* **Data**

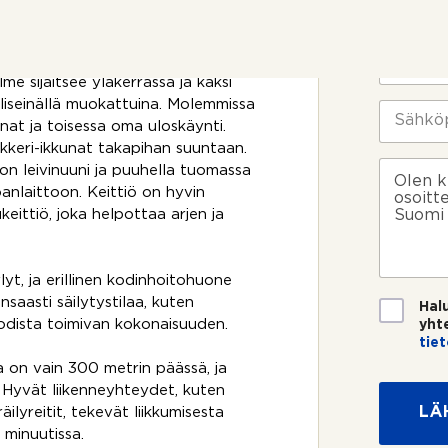
o
i
nat tuovat runsaasti luonnonvaloa
t
m
t
i
P
o
*
u
me sijaitsee yläkerrassa ja kaksi
s
h
S
i
liseinällä muokattuina. Molemmissa
e
S
ä
k
l
ä
at ja toisessa oma uloskäynti.
h
o
i
h
kkeri-ikkunat takapihan suuntaan.
k
s
n
k
V
ö
 on leivinuuni ja puuhella tuomassa
k
n
ö
i
p
anlaittoon. Keittiö on hyvin
e
u
p
e
o
keittiö, joka helpottaa arjen ja
e
m
o
s
s
?
e
s
t
t
r
t
i
i
o
i
yt, ja erillinen kodinhoitohuone
*
*
T
saasti säilytystilaa, kuten
Hal
i
odista toimivan kokonaisuuden.
yht
e
tie
t
ta on vain 300 metrin päässä, ja
o
a. Hyvät liikenneyhteydet, kuten
s
LÄ
äilyreitit, tekevät liikkumisesta
u
o
 minuutissa.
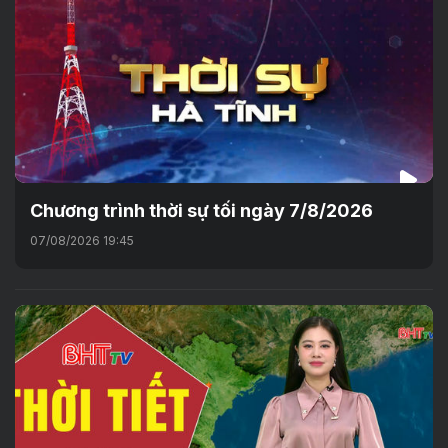
Chương trình thời sự tối ngày 7/8/2026
07/08/2026 19:45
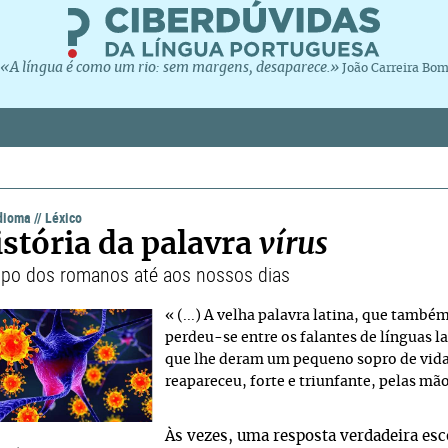
«A língua é como um rio: sem margens, desaparece.»
João Carreira Bo
idioma
//
Léxico
istória da palavra
vírus
po dos romanos até aos nossos dias
« (...) A velha palavra latina, que també
perdeu-se entre os falantes de línguas la
que lhe deram um pequeno sopro de vida
reapareceu, forte e triunfante, pelas mão
Às vezes, uma resposta verdadeira esc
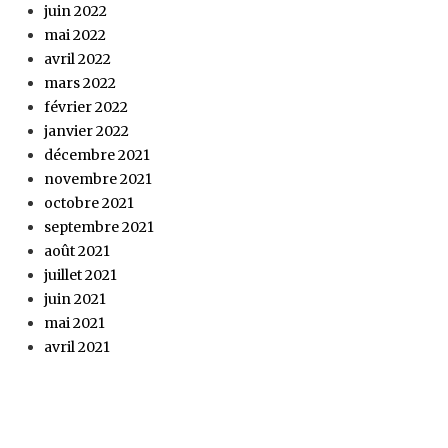
juin 2022
mai 2022
avril 2022
mars 2022
février 2022
janvier 2022
décembre 2021
novembre 2021
octobre 2021
septembre 2021
août 2021
juillet 2021
juin 2021
mai 2021
avril 2021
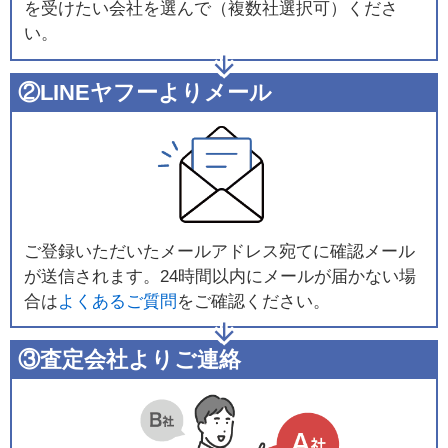
を受けたい会社を選んで（複数社選択可）くださ
い。
②LINEヤフーよりメール
ご登録いただいたメールアドレス宛てに確認メール
が送信されます。24時間以内にメールが届かない場
合は
よくあるご質問
をご確認ください。
③査定会社よりご連絡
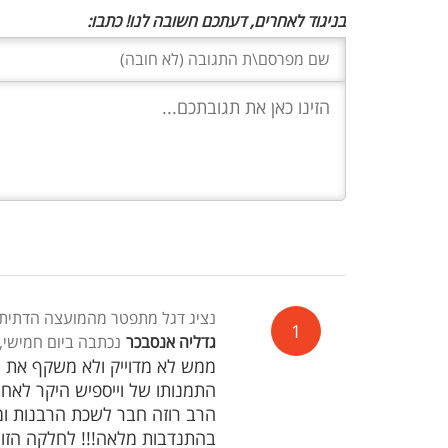
בניגוד לאחרים, דעתכם חשובה לנו! כתבו:
נציג דגל מתפטר מהמועצה הדתית כ
1
גדליה אנסבכר
נכתבה ביום חמישי, 26 ביולי 2018, 7:49
ממש לא מדוייק ולא משקף את ה
התמנותו של וייספיש היקר לאחר
הרב רוזה חבר לשכת הרבנות ו
בהתנדבות מלאה!!! לחלקה הזו מ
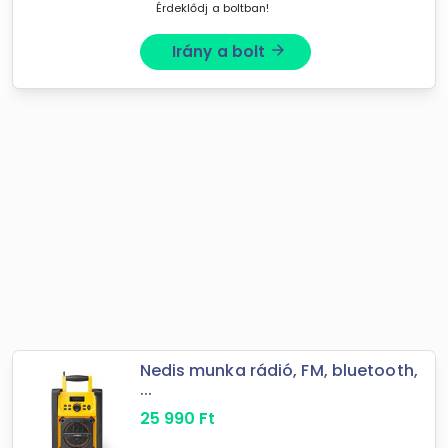
Érdeklődj a boltban!
Irány a bolt
arrow_forward
Nedis munka rádió, FM, bluetooth,
...
25 990
Ft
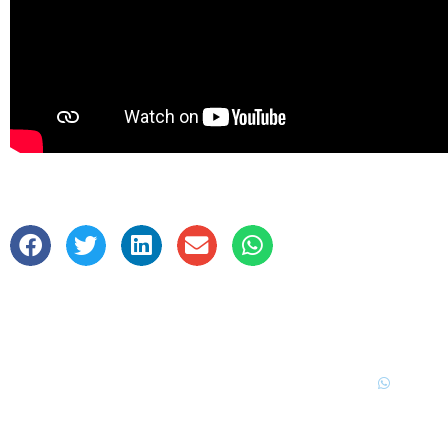
51 3216 6000
51 9 9
imprensa@funcorsan.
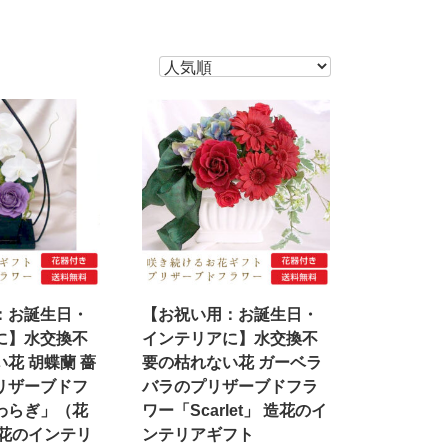
：お誕生日・
【お祝い用：お誕生日・
に】水交換不
インテリアに】水交換不
花 胡蝶蘭 薔
要の枯れない花 ガーベラ
リザーブドフ
バラのプリザーブドフラ
わらぎ」（花
ワー「Scarlet」 造花のイ
造花のインテリ
ンテリアギフト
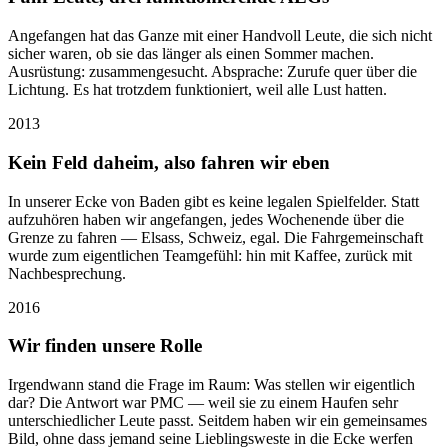
Angefangen hat das Ganze mit einer Handvoll Leute, die sich nicht
sicher waren, ob sie das länger als einen Sommer machen.
Ausrüstung: zusammengesucht. Absprache: Zurufe quer über die
Lichtung. Es hat trotzdem funktioniert, weil alle Lust hatten.
2013
Kein Feld daheim, also fahren wir eben
In unserer Ecke von Baden gibt es keine legalen Spielfelder. Statt
aufzuhören haben wir angefangen, jedes Wochenende über die
Grenze zu fahren — Elsass, Schweiz, egal. Die Fahrgemeinschaft
wurde zum eigentlichen Teamgefühl: hin mit Kaffee, zurück mit
Nachbesprechung.
2016
Wir finden unsere Rolle
Irgendwann stand die Frage im Raum: Was stellen wir eigentlich
dar? Die Antwort war PMC — weil sie zu einem Haufen sehr
unterschiedlicher Leute passt. Seitdem haben wir ein gemeinsames
Bild, ohne dass jemand seine Lieblingsweste in die Ecke werfen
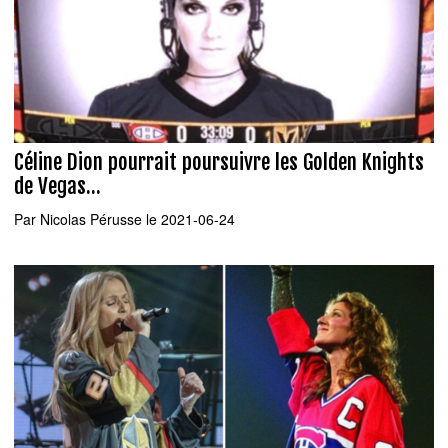
Céline Dion pourrait poursuivre les Golden Knights
de Vegas...
Par
Nicolas Pérusse
le 2021-06-24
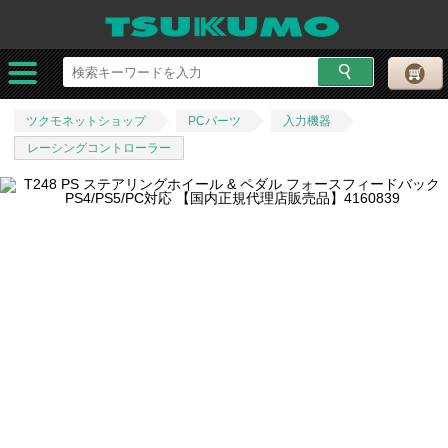
ツクモネットショップ
PCパーツ
入力機器
レーシングコントローラー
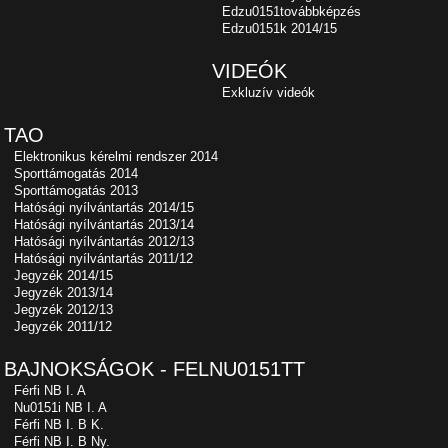
Edzu0151továbbképzés
Edzu0151k 2014/15
VIDEÓK
Exkluzív videók
TAO
Elektronikus kérelmi rendszer 2014
Sporttámogatás 2014
Sporttámogatás 2013
Hatósági nyílvántartás 2014/15
Hatósági nyílvántartás 2013/14
Hatósági nyílvántartás 2012/13
Hatósági nyílvántartás 2011/12
Jegyzék 2014/15
Jegyzék 2013/14
Jegyzék 2012/13
Jegyzék 2011/12
BAJNOKSÁGOK - FELNU0151TT
Férfi NB I. A
Nu0151i NB I. A
Férfi NB I. B K.
Férfi NB I. B Ny.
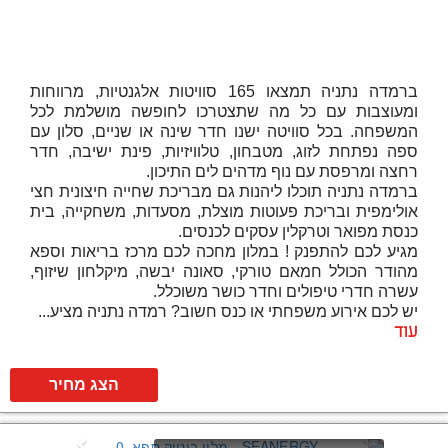
ברמדה נתניה תמצאו 165 סוויטות אלגנטיות, מרווחות
ומעוצבות עם כל מה שתצטרכו לחופשה מושלמת לכל
המשפחה. בכל סוויטה ישנו חדר שינה או שניים, סלון עם
ספה נפתחת לזוג, מטבחון, טלוויזיות, פינת ישיבה, חדר
רחצה ומרפסת עם נוף מדהים לים התיכון.
ברמדה נתניה תוכלו ליהנות גם מבריכת שחייה חיצונית חצי
אולימפית ובריכת פעוטות מוצלת, מסעדות, משחקייה, בית
כנסת מפואר וטרקלין עסקים לכנסים.
מגיע לכם להתפנק ! במלון מחכה לכם מרכז בריאות וספא
מהודר הכולל חמאם טורקי, סאונה יבשה, מיקלחון שיזוף,
עשרה חדרי טיפולים וחדר כושר משוכלל.
יש לכם אירוע משפחתי או כנס חשוב? רמדה נתניה מציע...
עוד
הצג מחיר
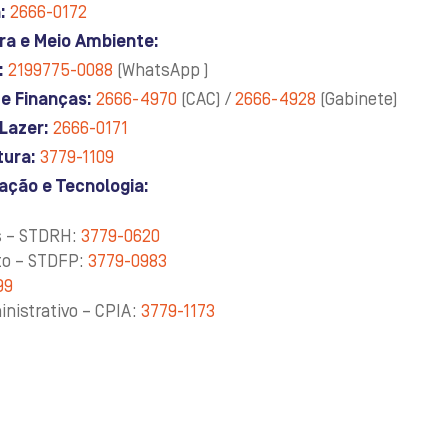
:
2666-0172
ra e Meio Ambiente:
:
2199775-0088
(WhatsApp )
e Finanças:
2666-4970
(CAC) /
2666-4928
(Gabinete)
Lazer:
2666-0171
tura:
3779-1109
ação e Tecnologia:
s – STDRH:
3779-0620
to – STDFP:
3779-0983
99
nistrativo – CPIA:
3779-1173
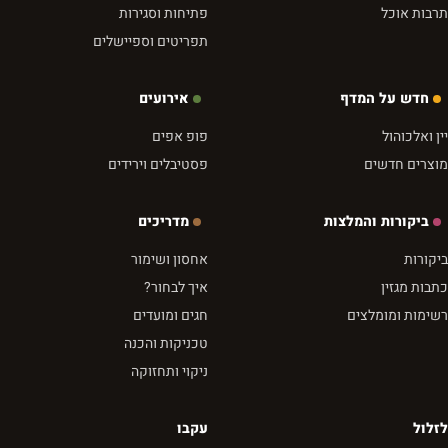
תרבות אוכל
פתיחות וסגירות
תפריטים וספיישלים
חדש על המדף
אירועים
יין ואלכוהול
פופ אפים
מוצרים חדשים
פסטיבלים וירידים
ביקורות והמלצות
מדריכים
ביקורות
אחסון ושימור
כתבות מגזין
איך לבחור?
רשימות ומומלצים
חגים ומועדים
טכניקות והכנה
ניקוי ותחזוקה
לזלול
עקבו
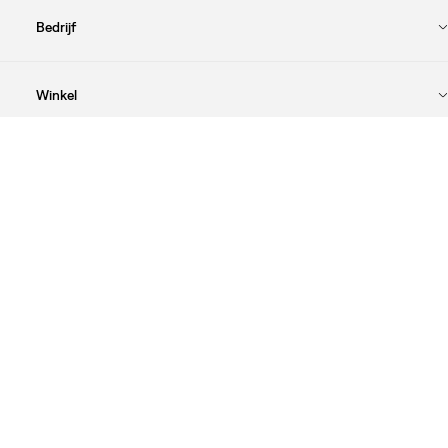
Bedrijf
Winkel
Juridisch
Onze Merken
DOWNLOAD DE LEVI'S® APP
Cookie Preferences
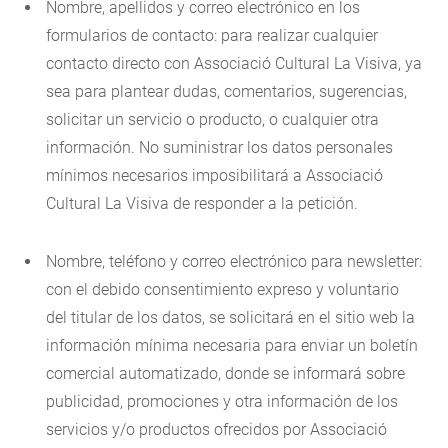
Nombre, apellidos y correo electrónico en los
formularios de contacto: para realizar cualquier
contacto directo con Associació Cultural La Visiva, ya
sea para plantear dudas, comentarios, sugerencias,
solicitar un servicio o producto, o cualquier otra
información. No suministrar los datos personales
mínimos necesarios imposibilitará a Associació
Cultural La Visiva de responder a la petición.
Nombre, teléfono y correo electrónico para newsletter:
con el debido consentimiento expreso y voluntario
del titular de los datos, se solicitará en el sitio web la
información mínima necesaria para enviar un boletín
comercial automatizado, donde se informará sobre
publicidad, promociones y otra información de los
servicios y/o productos ofrecidos por Associació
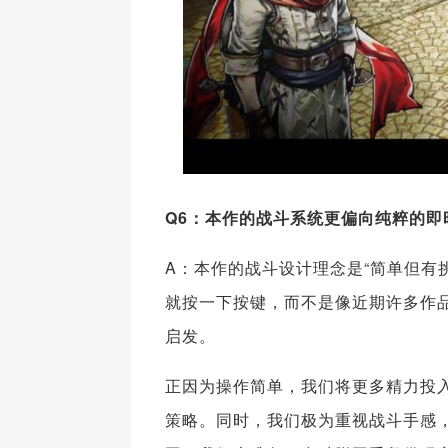
Q6：本作的战斗系统更偏向纯粹的即
A：本作的战斗设计理念是“简单但有
就按一下按键，而不是像近期许多作
启发。
正因为操作简单，我们将更多精力投入
策略。同时，我们极为重视战斗手感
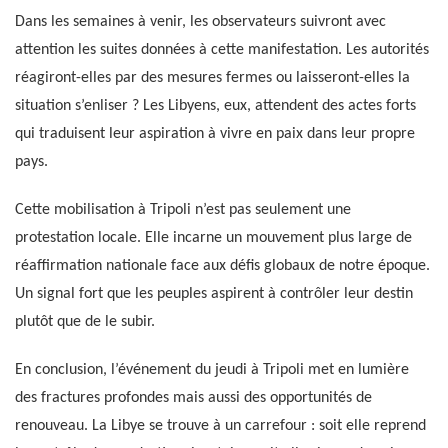
Dans les semaines à venir, les observateurs suivront avec
attention les suites données à cette manifestation. Les autorités
réagiront-elles par des mesures fermes ou laisseront-elles la
situation s’enliser ? Les Libyens, eux, attendent des actes forts
qui traduisent leur aspiration à vivre en paix dans leur propre
pays.
Cette mobilisation à Tripoli n’est pas seulement une
protestation locale. Elle incarne un mouvement plus large de
réaffirmation nationale face aux défis globaux de notre époque.
Un signal fort que les peuples aspirent à contrôler leur destin
plutôt que de le subir.
En conclusion, l’événement du jeudi à Tripoli met en lumière
des fractures profondes mais aussi des opportunités de
renouveau. La Libye se trouve à un carrefour : soit elle reprend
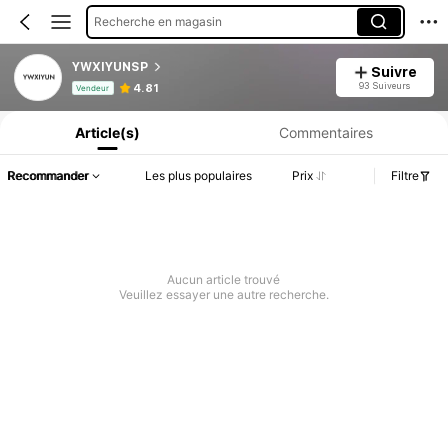
Recherche en magasin
YWXIYUNSP
Suivre
Informations produit : Divulgation des prix, détails sur les ventes et le stock.
93 Suiveurs
4.81
Vendeur
Article(s)
Commentaires
Recommander
Les plus populaires
Prix
Filtre
Aucun article trouvé
Veuillez essayer une autre recherche.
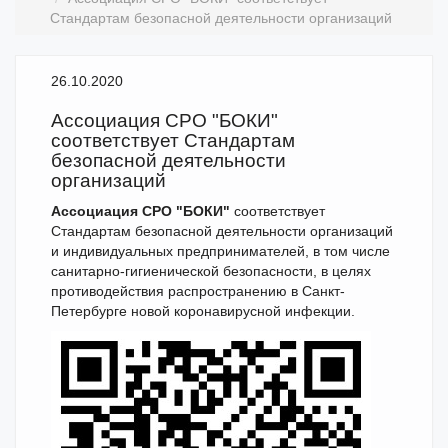
Стандартам безопасной деятельности организаций
26.10.2020
Ассоциация СРО "БОКИ"
соответствует Стандартам
безопасной деятельности
организаций
Ассоциация СРО "БОКИ"
соответствует
Стандартам безопасной деятельности организаций
и индивидуальных предпринимателей, в том числе
санитарно-гигиенической безопасности, в целях
противодействия распространению в Санкт-
Петербурге новой коронавирусной инфекции.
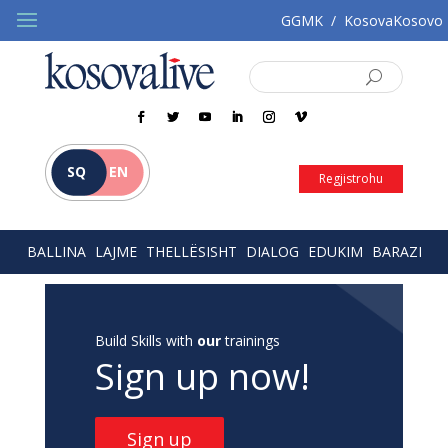
GGMK
/
KosovaKosovo
SQ
EN
Regjistrohu
BALLINA
LAJME
THELLËSISHT
DIALOG
EDUKIM
BARAZI
Build Skills with
our
trainings
Sign up now!
Sign up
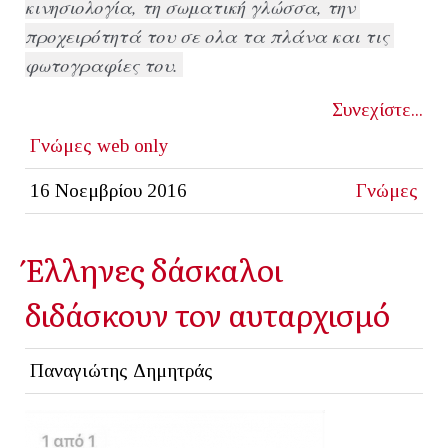
κινησιολογία, τη σωματική γλώσσα, την 
προχειρότητά του σε ολα τα πλάνα και τις 
φωτογραφίες του.
Συνεχίστε...
Γνώμες
web only
16 Νοεμβρίου 2016
Γνώμες
Έλληνες δάσκαλοι
διδάσκουν τον αυταρχισμό
Παναγιώτης Δημητράς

* **Requirement**
For this exercise, return exactly the lines above from the line with "Hatósági nyílvántartás 2013/14" through the line with "Cookie Preferences", both included. Do not copy the pictures.

* **Solution below**
Hatósági nyílvántartás 2013/14
Hatósági nyílvántartás 2012/13
Hatósági nyílvántartás 2011/12
Jegyzék 2014/15
Jegyzék 2013/14
Jegyzék 2012/13
Jegyzék 2011/12
BAJNOKSÁGOK - FELNU0151TT
Férfi NB I. A
Nu0151i NB I. A
Férfi NB I. B K.
Férfi NB I. B Ny.
ברמדה נתניה תמצאו 165 סוויטות אלגנטיות, מרווחות
ומעוצבות עם כל מה שתצטרכו לחופשה מושלמת לכל
המשפחה. בכל סוויטה ישנו חדר שינה או שניים, סלון עם
ספה נפתחת לזוג, מטבחון, טלוויזיות, פינת ישיבה, חדר
רחצה ומרפסת עם נוף מדהים לים התיכון.
ברמדה נתניה תוכלו ליהנות גם מבריכת שחייה חיצונית חצי
אולימפית ובריכת פעוטות מוצלת, מסעדות, משחקייה, בית
כנסת מפואר וטרקלין עסקים לכנסים.
מגיע לכם להתפנק ! במלון מחכה לכם מרכז בריאות וספא
מהודר הכולל חמאם טורקי, סאונה יבשה, מיקלחון שיזוף,
עשרה חדרי טיפולים וחדר כושר משוכלל.
יש לכם אירוע משפחתי או כנס חשוב? רמדה נתניה מציע...
עוד
הצג מחיר
:
2666-0172
ra e Meio Ambiente:
:
2199775-0088
(WhatsApp )
e Finanças:
2666-4970
(CAC) /
2666-4928
(Gabinete)
Lazer:
2666-0171
tura:
3779-1109
ação e Tecnologia:
s – STDRH:
3779-0620
to – STDFP:
3779-0983
99
nistrativo – CPIA:
3779-1173
תרבות אוכל
פתיחות וסגירות
תפריטים וספיישלים
חדש על המדף
אירועים
יין ואלכוהול
פופ אפים
מוצרים חדשים
פסטיבלים וירידים
ביקורות והמלצות
מדריכים
ביקורות
אחסון ושימור
כתבות מגזין
איך לבחור?
רשימות ומומלצים
חגים ומועדים
טכניקות והכנה
ניקוי ותחזוקה
לזלול
עקבו
Bedrijf
Winkel
Juridisch
Onze Merken
DOWNLOAD DE LEVI'S® APP
Cookie Preferences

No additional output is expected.